Проверьте по отрывку о «греческом огне», верны ли три утверждения. Для каждого ответьте «да» или «нет» и приведите дословно слова отрывка, на которых основан ответ.
1. Константину было шесть лет, когда умер его отец.
2. Дед Константина Василий I умер уже после рождения внука.
3. Городом, где должен изготовляться «греческий огонь», назван Константинополь.

* _ПРЕДЛОЖЕННЫЙ ОТРЫВОК_
--------------------------------------------------
Шрифт:
Интервал:
Закладка:
211
Может быть, лишь здесь, при ссылке императора на своих "дедов" и "отцов", можно усмотреть намек на упомянутую новеллу Льва VI. Впрочем, лично Константин вряд ли слушал на этот счет поучение отца (ему было шесть лет, когда тот умер; дед же Василий I скончался за 20 лет до рождения Константина). Под городом, где должен изготовляться "греческий огонь", имеется в виду, конечно, Константинополь, а под "изготовлением" — скорее всего, отбор нефти нужного качества (высокая степень возгонки) и техника обращения с кратко описанным выше устройством для метания "огня".
--------------------------------------------------
* _ИЗВЛЕЧЁННЫЕ ДАННЫЕ_
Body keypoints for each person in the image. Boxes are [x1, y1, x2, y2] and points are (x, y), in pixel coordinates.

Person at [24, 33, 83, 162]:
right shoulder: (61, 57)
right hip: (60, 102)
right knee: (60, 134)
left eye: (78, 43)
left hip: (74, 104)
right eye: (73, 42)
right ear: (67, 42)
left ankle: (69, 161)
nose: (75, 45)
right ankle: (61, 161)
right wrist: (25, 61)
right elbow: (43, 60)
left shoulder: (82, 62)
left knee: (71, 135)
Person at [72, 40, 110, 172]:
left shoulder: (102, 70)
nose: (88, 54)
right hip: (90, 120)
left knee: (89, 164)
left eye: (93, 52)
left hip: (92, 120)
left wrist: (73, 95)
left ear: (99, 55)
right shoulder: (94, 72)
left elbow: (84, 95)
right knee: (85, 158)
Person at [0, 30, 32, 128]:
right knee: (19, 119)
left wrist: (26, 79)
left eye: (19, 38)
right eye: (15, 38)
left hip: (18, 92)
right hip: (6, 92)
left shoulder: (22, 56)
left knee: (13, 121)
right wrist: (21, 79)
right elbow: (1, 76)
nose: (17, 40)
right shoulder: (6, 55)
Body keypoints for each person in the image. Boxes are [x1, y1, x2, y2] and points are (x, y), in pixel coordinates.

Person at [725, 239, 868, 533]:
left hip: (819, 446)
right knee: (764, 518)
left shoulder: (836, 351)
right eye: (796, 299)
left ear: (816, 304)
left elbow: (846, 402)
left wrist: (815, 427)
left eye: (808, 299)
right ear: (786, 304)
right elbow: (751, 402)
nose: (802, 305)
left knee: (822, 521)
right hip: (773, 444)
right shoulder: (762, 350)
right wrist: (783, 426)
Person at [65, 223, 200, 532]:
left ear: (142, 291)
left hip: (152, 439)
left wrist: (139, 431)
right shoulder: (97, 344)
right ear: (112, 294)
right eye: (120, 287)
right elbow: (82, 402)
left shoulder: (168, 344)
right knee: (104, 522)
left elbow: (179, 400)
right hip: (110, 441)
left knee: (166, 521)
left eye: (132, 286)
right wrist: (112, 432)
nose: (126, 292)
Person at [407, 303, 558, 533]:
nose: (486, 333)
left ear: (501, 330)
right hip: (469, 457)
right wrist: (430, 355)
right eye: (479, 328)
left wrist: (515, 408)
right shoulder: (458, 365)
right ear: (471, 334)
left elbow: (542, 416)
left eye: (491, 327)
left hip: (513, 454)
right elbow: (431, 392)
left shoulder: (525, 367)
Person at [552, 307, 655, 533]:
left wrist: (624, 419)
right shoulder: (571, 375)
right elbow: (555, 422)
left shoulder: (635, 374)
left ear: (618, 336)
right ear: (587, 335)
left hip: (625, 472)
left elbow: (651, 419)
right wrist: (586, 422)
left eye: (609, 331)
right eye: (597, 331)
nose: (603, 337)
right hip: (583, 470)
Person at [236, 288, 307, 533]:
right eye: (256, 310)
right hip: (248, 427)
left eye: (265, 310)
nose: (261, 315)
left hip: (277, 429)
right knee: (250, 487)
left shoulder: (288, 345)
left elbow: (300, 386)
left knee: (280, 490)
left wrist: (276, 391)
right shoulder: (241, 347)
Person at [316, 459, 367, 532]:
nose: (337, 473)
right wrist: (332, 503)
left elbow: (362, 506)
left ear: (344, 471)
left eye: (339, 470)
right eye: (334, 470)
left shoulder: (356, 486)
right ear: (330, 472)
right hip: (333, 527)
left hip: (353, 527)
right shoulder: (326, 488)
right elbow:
--------------------------------------------------
* _РЕЗУЛЬТАТ_
1. Да: «ему было шесть лет, когда тот умер».
2. Нет: «дед же Василий I скончался за 20 лет до рождения Константина».
3. Да: «Под городом, где должен изготовляться "греческий огонь", имеется в виду, конечно, Константинополь».